Дровосек, конечно же, обеспечил начальника своей службы безопасности спутниковой связью. Спускаясь по застланной потертым ковром лестнице пансионата «Озеро» на второй этаж, где находились апартаменты шефа, Пухов вышел на внутренний коммутатор Минобороны, услышал голос бывшего сослуживца. Тот нынче был в немалых чинах, считался старшим от Минобороны в такой экзотической межведомственной организации, как Федеральный центр по борьбе с терроризмом. Не давая ему вспомнить, что он полковник на генеральской должности, а Пухов — никто, майор напористо, по-командирски осведомился, как быстро он сможет попасть в станицу Отрадную. Тот ответил, что через час сорок из Чкаловска в Бердянск вылетает самолет-госпиталь. «Зачем тебе туда? — Бывший сослуживец все-таки вспомнил, кто сейчас он и кто сейчас Пухов. — Там стреляют, а ты богатый человек, охраняешь жирного клопа, который пьет нашу кровь. Откуда звонишь, майор, из сауны, казино или бардака?»
Пухов хотел сказать ему про мать, но не сказал. Он никогда никому ничего не говорил без крайней на то необходимости. Пока майор еще не решил, существует ли необходимость делиться с кем бы то ни было информацией, что его глухонемая мать изрешечена гулийскими пулями на крыльце собственного дома по улице Карла Либкнехта в станице Отрадная Бердянского района Ставропольского края. Не то чтобы майор никому не доверял. Вопрос доверия в повестке дня вообще не значился. Майор давно — с самой первой своей самостоятельной операции на границе Анголы и Намибии — жил и действовал вне такого умозрительного критерия, как доверие к отдельному ли конкретному человеку, ко всему ли мнимо приверженному идеям гуманизма человечеству.
Он твердо знал, что в любой, касающейся лично его информации заключен некий сокровенный смысл (детонатор), в перспективе не сулящий майору ничего, кроме взрыва. Следовательно, неразумно было делиться с кем бы то ни было какой бы то ни было информацией, хотя бы до первичного проникновения (определения класса заложенного взрывного устройства) в этот смысл.
«Ты не поверишь, — сказал, впрочем, Пухов бывшему сослуживцу истинную правду, — но я собирался купить там себе дом. И самое печальное, — вздохнул, — внес задаток. Не в курсе, нотариальная контора на улице Либкнехта цела?» — «Если они сегодня оттуда не уйдут, там вряд ли останется хоть один целый дом, — заметил собеседник. — Там происходит что-то странное… — замолчал. — Темнилово гонишь, майор. Дом, задаток… За фуфло держишь?
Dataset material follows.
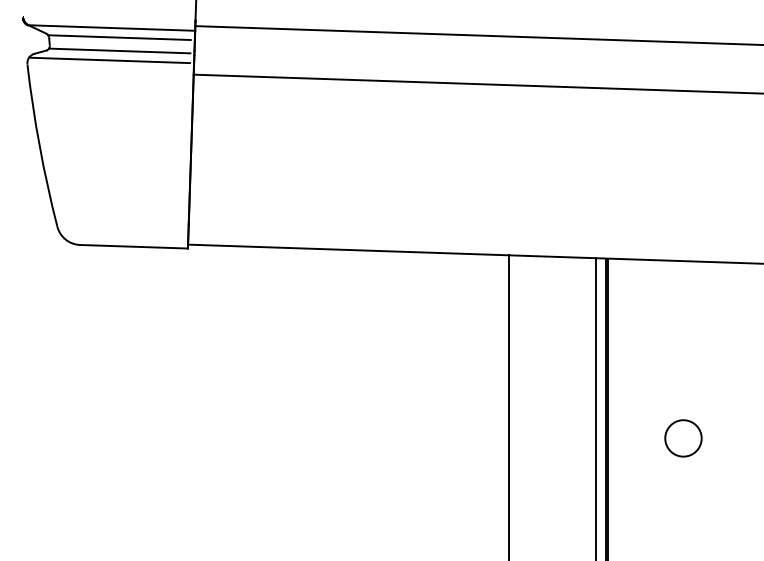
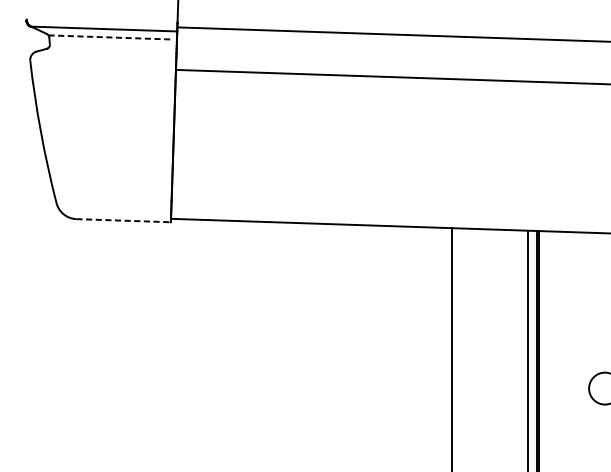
line: (120, 37) -> (111, 37), solid -> dashed
line: (119, 50) -> (110, 48), removed
line: (109, 60) -> (102, 57), removed
line: (134, 246) -> (124, 220), solid -> dashed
Я тебя вписываю в полетный лист. Хочешь, официально прикомандирую как спеца-советника? Получишь командировочные, как в горячей точке. Хотя что для тебя наши командировочные? Так, на пиво… Туда сейчас все начальство летит, как с цепи сорвались. Я позвоню на этот летающий госпиталь, чтобы без тебя не трогался». — «Не горячись. Пусть летят по расписанию, не ждут, если опоздаю. — Стопроцентная ясность тут тоже отнюдь не требовалась. Майор давно усвоил, что чем меньшему числу людей известно, где он в настоящий момент находится и что делает, тем лучше. — Еще одна оказия намечается». — «Не п… Район вкруговую закрыт. Даже если сам на «Миге» полетишь, собьют, — не поверил бывший сослуживец. — Слушай, майор, сколько тебе платит этот твой… как его… Дровосос? Кровосек? Начфин, сука, в его банк наши пенсионные деньги запихнул. Скажи ему: зажмет, не жить, нам терять нечего!» — «У меня есть вакансия, — сказал Пухов. — Приходи, узнаешь сколько платит». — «Лучше пулю в лоб, чем выносить горшки за этой мразью!» — с чувством произнес бывший сослуживец. Зачем им Отрадная? — быстро спросил майор. — Там же ничего нет». — «А больница? — возразил собеседник. — Новое родильное отделение пристроили». — «Кто?» — наконец задал Пухов последний и самый важный вопрос. «Что-то ты пропал, — встревоженно произнес полковник на генеральской должности, хотя слышимость оставалась великолепной. — Напомни-ка номеришко твоего пейджеришки?» Пухов напомнил номеришко пейджеришки, и через мгновение на зкранчике появилось короткое слово: «Hyp».